- **Text for analysis**:
New Malware Variant Being Used in Targeted Attacks by SolarWinds Hackers

The Advanced Persistent Threat (APT) actor believed to be responsible for the SolarWinds supply chain attack is continuing to conduct attacks on U.S. companies to steal data of interest to the Russian government. Researchers at Mandiant have identified a new malware downloader being used by the APT actor known as Nobelium, Cozy Bear, APT29, and UNC2452.

According to Mandiant, a new malware downloader dubbed CEELOADER is delivered using Cobalt Strike Beacon and CEELOADER downloads and decrypts a shellcode payload which is executed in the memory. The malware is known to have been used by the gang since at least the third quarter of this year.

CEELOADER appears to be a variant of the VaporRage downloader. Both share similarities, although CEELOADER uses AES-256 to encrypt payloads rather than the XOR algorithm used by VaporRage. Further, CEELOADER has been adapted to make analysis more difficult, including the incorporation of junk code; however, both malware variants serve the same purpose and act as downloaders for second-stage encrypted payloads.

Mandiant says it has identified clusters of malicious activities which are tracked as the groups UNC3004 and UNC2652, with both of those groups associated with Nobelium. The threat actor is known to have compromised technology solutions, services, and reseller companies since 2020 and has targeted multiple government and business entities globally, with the attacks believed to have been conducted on behalf of the Russian government.

- **Record excerpts**:
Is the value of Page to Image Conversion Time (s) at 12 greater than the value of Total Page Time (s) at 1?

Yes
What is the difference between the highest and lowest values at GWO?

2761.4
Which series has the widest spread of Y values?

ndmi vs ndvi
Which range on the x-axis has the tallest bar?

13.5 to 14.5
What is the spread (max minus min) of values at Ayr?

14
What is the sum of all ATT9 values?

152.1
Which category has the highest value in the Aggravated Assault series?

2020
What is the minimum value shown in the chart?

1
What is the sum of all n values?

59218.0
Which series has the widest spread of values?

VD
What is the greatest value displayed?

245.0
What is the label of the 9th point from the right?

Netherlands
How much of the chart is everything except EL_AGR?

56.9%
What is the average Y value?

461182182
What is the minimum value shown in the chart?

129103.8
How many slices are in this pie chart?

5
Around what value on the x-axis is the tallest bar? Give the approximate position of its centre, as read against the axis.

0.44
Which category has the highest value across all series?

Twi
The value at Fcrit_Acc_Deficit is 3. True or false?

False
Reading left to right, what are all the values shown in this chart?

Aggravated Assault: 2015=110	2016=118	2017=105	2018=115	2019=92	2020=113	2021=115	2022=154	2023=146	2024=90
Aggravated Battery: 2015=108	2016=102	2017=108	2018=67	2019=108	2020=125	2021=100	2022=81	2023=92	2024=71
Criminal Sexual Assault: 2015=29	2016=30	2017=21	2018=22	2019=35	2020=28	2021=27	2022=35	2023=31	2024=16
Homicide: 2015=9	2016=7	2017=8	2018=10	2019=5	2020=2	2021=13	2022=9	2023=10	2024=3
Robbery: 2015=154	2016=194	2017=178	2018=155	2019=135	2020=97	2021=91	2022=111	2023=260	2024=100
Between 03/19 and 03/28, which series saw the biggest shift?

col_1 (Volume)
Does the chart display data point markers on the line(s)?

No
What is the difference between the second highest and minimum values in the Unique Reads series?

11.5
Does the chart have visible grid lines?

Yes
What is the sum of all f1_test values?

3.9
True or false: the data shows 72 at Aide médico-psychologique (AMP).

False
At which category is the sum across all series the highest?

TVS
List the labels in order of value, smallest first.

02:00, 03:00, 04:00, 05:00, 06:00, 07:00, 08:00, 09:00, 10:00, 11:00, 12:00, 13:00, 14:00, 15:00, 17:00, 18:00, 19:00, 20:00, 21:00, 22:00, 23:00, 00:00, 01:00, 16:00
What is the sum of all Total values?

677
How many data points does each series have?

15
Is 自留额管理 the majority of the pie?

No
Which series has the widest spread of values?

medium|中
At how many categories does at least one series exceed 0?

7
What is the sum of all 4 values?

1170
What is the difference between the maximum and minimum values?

- **Goal of the exercise**:
Continue the article about the new malware variant used by the SolarWinds hackers, picking up after its final paragraph.

- **Task answer**:
The group has used compromised credentials in its attacks, most likely purchased from an initial access broker that conducts info-stealing malware campaigns and has compromised cloud service providers to attack their downstream customers. Nobelium has also been abusing MFA by leveraging push notifications on smartphones. Valid username and password combinations have been obtained but cannot by themselves be used to access accounts with MFA enabled. Nobelium has sent several requests to users’ smartphones in quick succession to get them to get the user to accept the authentication, which allows the hackers to gain access to the accounts.

Since Q1, 2021, Nobelium has used accounts with Application Impersonation privileges to harvest sensitive email data, residential IP proxy services and newly provisioned geo-located infrastructure to communicate with victims’ systems, and has developed a range of techniques to bypass security controls on victims’ systems.

Nobelium steals data of interest to the Russian government and to allow further compromises into victims’ environments. Nobelium is skilled and well resourced and a major threat to governments and organizations worldwide.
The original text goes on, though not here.